Madureira and her team write in the new paper, published in the Journal of Food Science​, that whey cheeses have already “met with technological and preliminary commercial success”.

The new paper describes attempts to optimise the manufacture of probiotic whey cheeses, which could eventually provide a new commercial use for whey, a by-product of conventional cheese manufacture.

Process

The researchers ran a total of 16 experiments, with processing parameters being the fractional addition of bovine milk to feedstock whey, homogenisation time, and storage time of whey cheese.

The probiotic whey cheeses matrices were inoculated with Lactobacissus casei LAFTI L126, a freeze-dried concentrated started culture obtained from DSM in Australia (sold as DELVO-PRO at 10 per cent.

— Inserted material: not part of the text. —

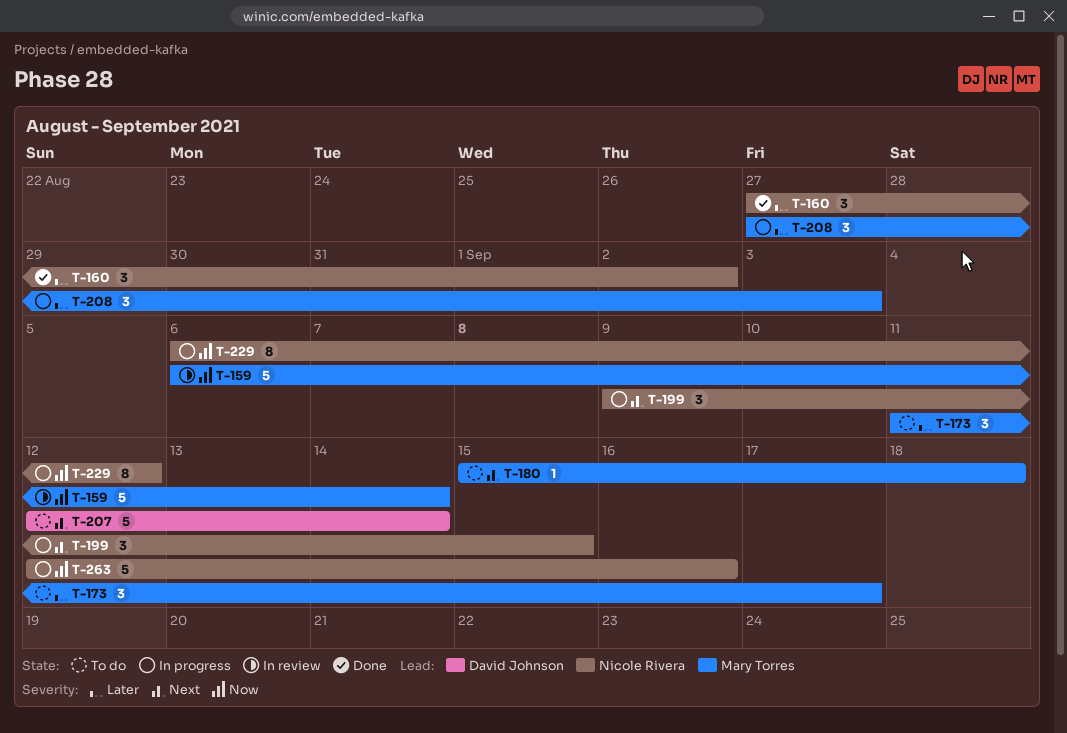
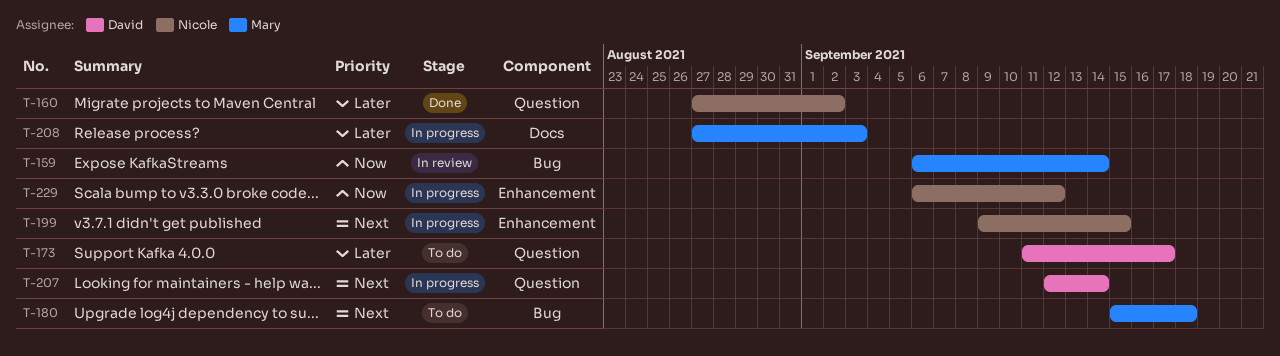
T-173, owner: Mary Torres -> David Johnson
T-207, status: To do -> In progress
T-263: present -> none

Control whey cheeses matrices had skim milk added to them, that had previously been acidified with lactic acid at the same level.

All the whey cheeses were stored at 7 degrees Celsius for up to 14 days.

Chemical and sensory analyses were then carried out, as well as rheological characterisation and textural profiling.

The team found the main differences were due to storage time and the fractional addition of milk were seen to have the most impact.

“The differences found between probiotic and control matrices are mainly in terms of pH, hardness, springiness, and physicochemical parameters—which can be attributed, directly or indirectly, to addition of the probiotic strain and consequently to its metabolism in situ,”​ they wrote.

The best time for consumption was within 9 days of manufacture, and addition of milk at a rate of 10 to 15 percent, and homogenisation for five minutes led to the best texture and organoleptic properties.

Source

Journal of Food Science Vol 76, Nr 2, 2011

DOI: 10.1111/j.1750-3841.2010.02008.x

Title: Technological Optimisation of Manufacture of Probiotic Whey Cheese Matrices

Authors: Madureira, A; Brandao, T; Gomes, A; Pintado, M; Malcata, FX.